Researchers writing in the March issue of the journal say electronic test result access by office-based physicians “may not yield anticipated cost savings from reductions in duplicative or inappropriate diagnostic testing” and, in fact, could drive up costs.
“Our findings should at a minimum raise questions about the whole idea that computerization decreases test ordering and therefore costs in the real world of outpatient practice,” says lead author Danny McCormick, MD, an internist and assistant professor of medicine at Harvard Medical School.

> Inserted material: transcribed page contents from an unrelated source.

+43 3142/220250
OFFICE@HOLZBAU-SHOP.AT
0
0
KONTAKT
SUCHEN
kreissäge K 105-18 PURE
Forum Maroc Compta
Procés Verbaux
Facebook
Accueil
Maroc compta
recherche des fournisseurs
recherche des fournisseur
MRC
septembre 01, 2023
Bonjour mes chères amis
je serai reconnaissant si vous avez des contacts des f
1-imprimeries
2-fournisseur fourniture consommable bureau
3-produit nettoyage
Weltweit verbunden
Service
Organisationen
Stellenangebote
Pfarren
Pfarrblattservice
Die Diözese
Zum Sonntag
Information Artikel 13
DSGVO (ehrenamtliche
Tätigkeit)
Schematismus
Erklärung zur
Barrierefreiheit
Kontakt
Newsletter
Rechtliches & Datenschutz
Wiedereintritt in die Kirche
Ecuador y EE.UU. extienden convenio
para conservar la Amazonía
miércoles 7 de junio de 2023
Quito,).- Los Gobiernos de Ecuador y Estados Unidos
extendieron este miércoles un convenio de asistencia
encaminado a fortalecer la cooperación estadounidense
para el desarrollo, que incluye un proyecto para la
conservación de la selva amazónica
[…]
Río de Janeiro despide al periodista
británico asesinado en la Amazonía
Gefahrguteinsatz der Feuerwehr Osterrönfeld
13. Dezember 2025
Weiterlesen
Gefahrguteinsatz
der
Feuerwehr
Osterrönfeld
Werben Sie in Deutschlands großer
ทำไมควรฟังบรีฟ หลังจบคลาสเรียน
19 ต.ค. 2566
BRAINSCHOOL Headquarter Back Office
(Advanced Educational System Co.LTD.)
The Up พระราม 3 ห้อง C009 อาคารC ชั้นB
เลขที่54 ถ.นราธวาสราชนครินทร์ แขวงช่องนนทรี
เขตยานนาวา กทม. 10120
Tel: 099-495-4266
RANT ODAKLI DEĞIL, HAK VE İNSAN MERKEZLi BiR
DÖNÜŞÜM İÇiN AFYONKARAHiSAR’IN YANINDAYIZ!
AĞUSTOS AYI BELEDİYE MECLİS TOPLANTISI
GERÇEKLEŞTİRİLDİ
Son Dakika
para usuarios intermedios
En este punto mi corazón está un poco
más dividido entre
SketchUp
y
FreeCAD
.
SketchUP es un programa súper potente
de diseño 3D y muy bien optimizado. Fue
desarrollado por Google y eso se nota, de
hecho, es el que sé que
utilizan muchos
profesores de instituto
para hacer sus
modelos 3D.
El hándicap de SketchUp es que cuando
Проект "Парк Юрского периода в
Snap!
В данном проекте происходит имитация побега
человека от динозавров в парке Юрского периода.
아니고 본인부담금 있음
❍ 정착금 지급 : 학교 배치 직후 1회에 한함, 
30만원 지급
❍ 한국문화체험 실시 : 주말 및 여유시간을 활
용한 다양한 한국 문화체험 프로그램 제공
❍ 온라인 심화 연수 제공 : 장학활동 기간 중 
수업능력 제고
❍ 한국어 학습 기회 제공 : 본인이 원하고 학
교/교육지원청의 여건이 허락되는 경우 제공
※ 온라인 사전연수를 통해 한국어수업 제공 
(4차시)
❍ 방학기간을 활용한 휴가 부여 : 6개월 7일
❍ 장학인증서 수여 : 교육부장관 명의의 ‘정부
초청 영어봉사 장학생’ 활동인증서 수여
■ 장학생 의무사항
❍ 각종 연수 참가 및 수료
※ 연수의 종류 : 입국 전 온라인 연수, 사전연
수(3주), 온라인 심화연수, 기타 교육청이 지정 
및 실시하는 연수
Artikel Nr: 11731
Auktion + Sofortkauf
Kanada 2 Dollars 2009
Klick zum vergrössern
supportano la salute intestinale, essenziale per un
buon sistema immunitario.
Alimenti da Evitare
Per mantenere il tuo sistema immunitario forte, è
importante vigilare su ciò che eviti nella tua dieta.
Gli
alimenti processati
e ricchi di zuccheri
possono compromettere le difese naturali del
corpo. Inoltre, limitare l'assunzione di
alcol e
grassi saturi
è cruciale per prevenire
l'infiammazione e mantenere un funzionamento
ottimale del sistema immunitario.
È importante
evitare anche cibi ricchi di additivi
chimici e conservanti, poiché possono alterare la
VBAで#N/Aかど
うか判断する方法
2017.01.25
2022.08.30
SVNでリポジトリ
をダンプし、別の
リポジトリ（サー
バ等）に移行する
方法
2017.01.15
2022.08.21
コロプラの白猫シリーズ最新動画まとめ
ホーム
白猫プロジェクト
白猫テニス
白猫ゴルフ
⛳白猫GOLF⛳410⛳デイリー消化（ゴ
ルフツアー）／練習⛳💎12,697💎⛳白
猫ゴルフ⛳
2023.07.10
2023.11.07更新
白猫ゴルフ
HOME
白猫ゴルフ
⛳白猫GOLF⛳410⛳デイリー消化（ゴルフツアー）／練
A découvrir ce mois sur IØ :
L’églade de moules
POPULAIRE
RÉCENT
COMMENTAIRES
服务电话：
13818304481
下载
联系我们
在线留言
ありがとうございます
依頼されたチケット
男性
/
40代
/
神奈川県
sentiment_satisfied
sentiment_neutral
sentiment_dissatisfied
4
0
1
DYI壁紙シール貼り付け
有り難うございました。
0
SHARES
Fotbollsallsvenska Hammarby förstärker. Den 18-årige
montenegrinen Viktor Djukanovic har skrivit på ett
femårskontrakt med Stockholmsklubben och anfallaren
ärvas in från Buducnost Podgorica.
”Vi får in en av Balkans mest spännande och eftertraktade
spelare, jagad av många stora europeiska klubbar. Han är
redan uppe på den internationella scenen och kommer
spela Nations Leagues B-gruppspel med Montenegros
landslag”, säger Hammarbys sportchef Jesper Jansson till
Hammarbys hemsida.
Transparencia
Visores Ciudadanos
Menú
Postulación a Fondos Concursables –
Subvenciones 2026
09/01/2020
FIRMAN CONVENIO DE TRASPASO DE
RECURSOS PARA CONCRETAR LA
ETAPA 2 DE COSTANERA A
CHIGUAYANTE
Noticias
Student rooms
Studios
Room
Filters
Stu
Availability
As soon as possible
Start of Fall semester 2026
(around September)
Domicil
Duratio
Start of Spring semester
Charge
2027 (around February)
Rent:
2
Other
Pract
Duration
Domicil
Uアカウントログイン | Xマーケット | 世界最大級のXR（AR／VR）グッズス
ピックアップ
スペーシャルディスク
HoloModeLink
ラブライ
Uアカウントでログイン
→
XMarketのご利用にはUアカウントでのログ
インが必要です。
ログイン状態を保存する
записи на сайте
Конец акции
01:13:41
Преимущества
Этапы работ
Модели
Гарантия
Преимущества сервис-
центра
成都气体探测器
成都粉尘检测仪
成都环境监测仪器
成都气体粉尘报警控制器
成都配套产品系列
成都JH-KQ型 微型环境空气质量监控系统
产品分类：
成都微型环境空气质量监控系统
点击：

For their study, McCormick and colleagues analyzed data from the 2008 National Ambulatory Medical Care Survey, which includes 28,741 patient visits to a national sample of 1,187 physician-based offices.
Point-of-care electronic access to electronic imaging results, sometimes through an electronic health record, was associated with greater likelihood of an imaging test being ordered. Physicians without such access ordered imaging in 12.9% of visits, whereas physicians with access ordered imaging in 18.0% of visits.
Surgeons and other specialists were more likely to order imaging tests than were primary care physicians.
Several studies have estimated that computerization in physician offices would reduce testing costs. One study estimated savings of as much as $8.3 billion a year on imaging and $8.1 billion on lab testing McCormick and colleagues, however, say the predicted savings from this technology were based on incomplete data, relying on a few “flagship” healthcare institutions with highly advanced systems, and not generalizable to current medical practice, where computer technology is commonly an “off-the-shelf” product.
The study did not examine the reasons for physician behavior when it comes to test-ordering.